The historical record suggests that ‘end times’ may not take the forms expected of the many who speak of it, who preach the gospel or recite scripture; that is not to say that this record discredits the notion or the possibility of ‘end times’, but that, despite the many believers throughout human history, our predecessors did not live to see the actual end of ‘end times’ in the physical world, and ‘end times’ did not free them of the stubborn demands of life on this mortal coil.
It behooves the believer to consider the possibility that ‘end times’ is merely the progressive decay of standards, integrity and trust within society, within one’s own community; a civilization becoming less civilized, continuing onward — however clumsily — despite a lack of direction and purpose, forgetting the reasons behind the things they do and accept.

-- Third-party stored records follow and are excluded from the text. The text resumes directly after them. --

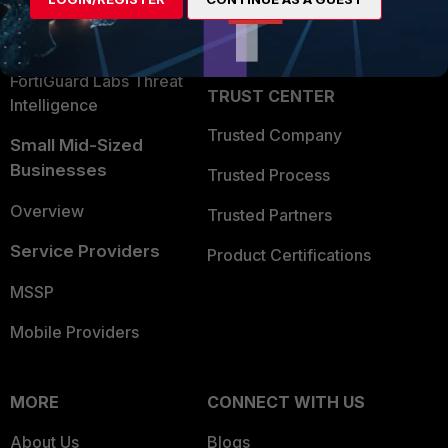
Become a Partner
Security Operations
Partner Login
Application Security
FortiGuard Labs Threat
TRUST CENTER
Intelligence
Trusted Company
Small Mid-Sized
Businesses
Trusted Process
Overview
Trusted Partners
Service Providers
Product Certifications
MSSP
Mobile Providers
MORE
CONNECT WITH US
About Us
Blogs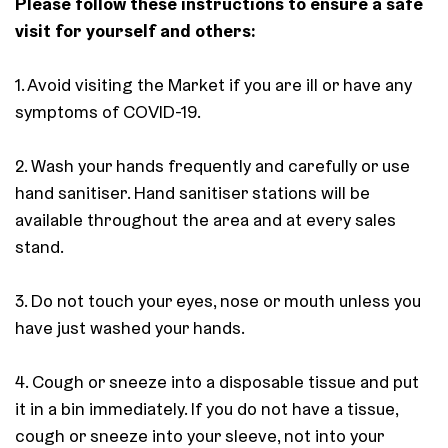
Please follow these instructions to ensure a safe
visit for yourself and others:
1. Avoid visiting the Market if you are ill or have any
symptoms of COVID-19.
2. Wash your hands frequently and carefully or use
hand sanitiser. Hand sanitiser stations will be
available throughout the area and at every sales
stand.
3. Do not touch your eyes, nose or mouth unless you
have just washed your hands.
4. Cough or sneeze into a disposable tissue and put
it in a bin immediately. If you do not have a tissue,
cough or sneeze into your sleeve, not into your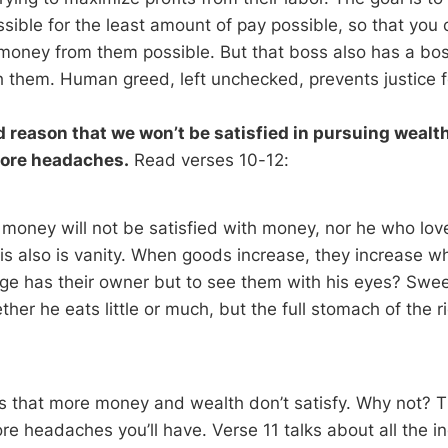
sible for the least amount of pay possible, so that you
oney from them possible. But that boss also has a boss
 them. Human greed, left unchecked, prevents justice f
 reason that we won’t be satisfied in pursuing wealth.
ore headaches.
Read verses 10-12:
money will not be satisfied with money, nor he who lov
his also is vanity. When goods increase, they increase 
e has their owner but to see them with his eyes? Sweet
ther he eats little or much, but the full stomach of the ric
s that more money and wealth don’t satisfy. Why not?
re headaches you’ll have. Verse 11 talks about all the i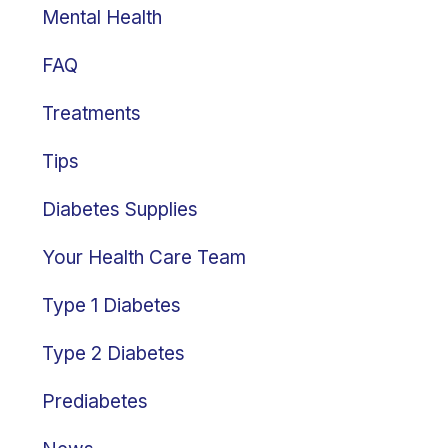
Mental Health
FAQ
Treatments
Tips
Diabetes Supplies
Your Health Care Team
Type 1 Diabetes
Type 2 Diabetes
Prediabetes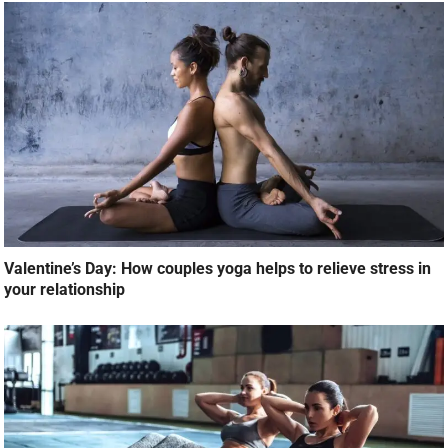
Valentine’s Day: How couples yoga helps to relieve stress in
your relationship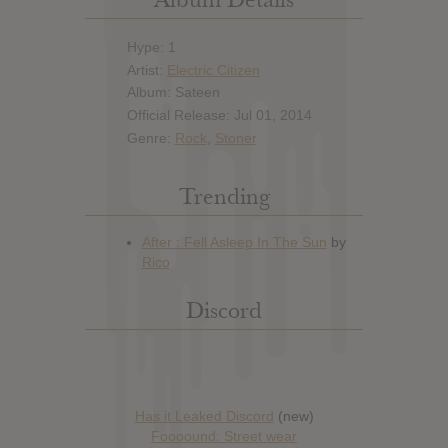
Hype: 1
Artist:
Electric Citizen
Album: Sateen
Official Release: Jul 01, 2014
Genre:
Rock
,
Stoner
Trending
Discord
Has it Leaked Discord
(new)
Foooound: Street wear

It behooves the ‘believer’ to consider the possibility that ‘end times’ might in fact demand the most from us in preparing our fellow brothers and sisters on this earth for that reckoning; to speak of those standards and principles more often, to share the word far and wide, making every effort to persevere in our principles, to ‘save’ as many people as possible, and to preserve for posterity the potential they deserve to inherit with the richness afforded them in a civilization of men and women sharing in that covenant. A covenant not around exasperation or complacency, not around ideas of surrendering, giving up, or retreating into the nothingness of determinism, but around weathering the storms, forging ahead against the great tempests of our time, keeping strength and discipline throughout. That may indeed be the calling of ‘end times’, and if so, we are right to respond accordingly.